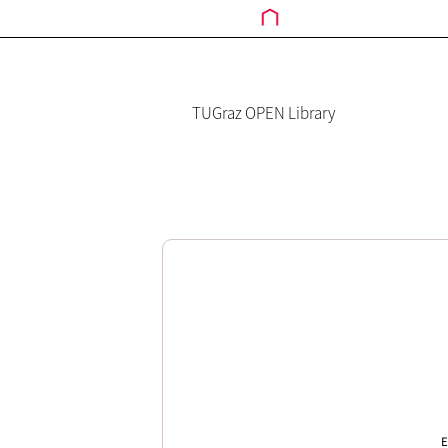
TUGraz OPEN Library
E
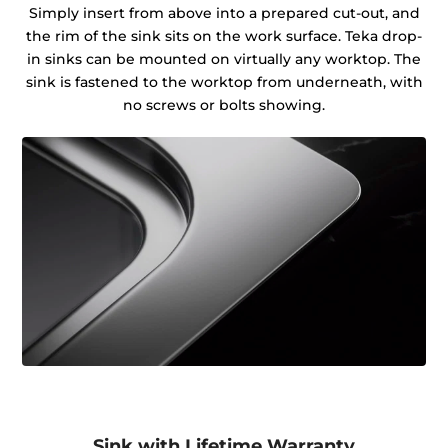
Simply insert from above into a prepared cut-out, and
the rim of the sink sits on the work surface. Teka drop-
in sinks can be mounted on virtually any worktop. The
sink is fastened to the worktop from underneath, with
no screws or bolts showing.
Sink with Lifetime Warranty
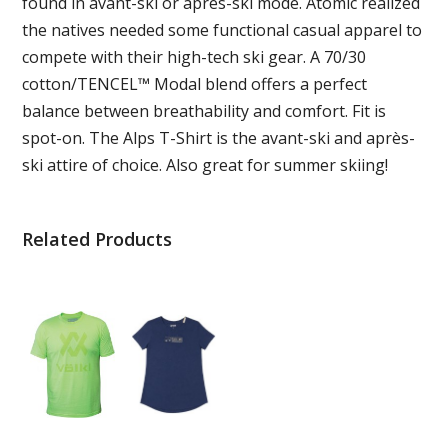
found in avant-ski or après-ski mode. Atomic realized
the natives needed some functional casual apparel to
compete with their high-tech ski gear. A 70/30
cotton/TENCEL™ Modal blend offers a perfect
balance between breathability and comfort. Fit is
spot-on. The Alps T-Shirt is the avant-ski and après-
ski attire of choice. Also great for summer skiing!
Related Products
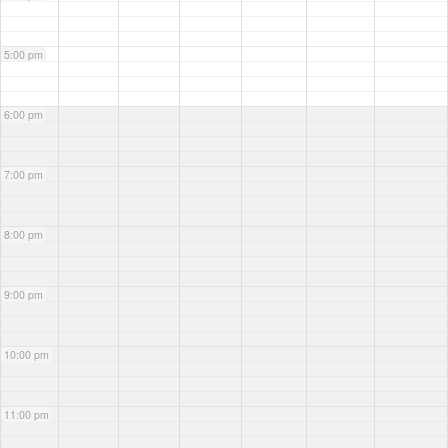
5:00 pm
6:00 pm
7:00 pm
8:00 pm
9:00 pm
10:00 pm
11:00 pm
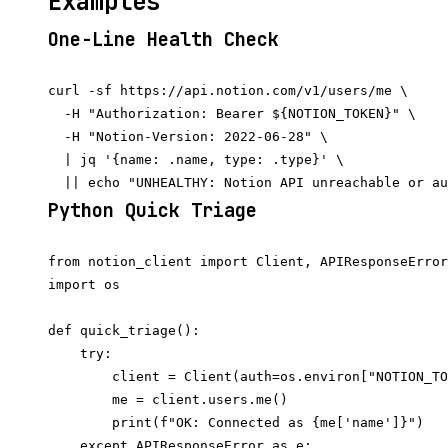
Examples
One-Line Health Check
curl -sf https://api.notion.com/v1/users/me \

  -H "Authorization: Bearer ${NOTION_TOKEN}" \

  -H "Notion-Version: 2022-06-28" \

  | jq '{name: .name, type: .type}' \

Python Quick Triage
from notion_client import Client, APIResponseError

import os

def quick_triage():

    try:

        client = Client(auth=os.environ["NOTION_TO
        me = client.users.me()

        print(f"OK: Connected as {me['name']}")

    except APIResponseError as e:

+===+

**What this task involves:** Working from the entries above, find every line in which the word "worktop" occurs and copy it.

**Solution below:**
in sinks can be mounted on virtually any worktop. The
sink is fastened to the worktop from underneath, with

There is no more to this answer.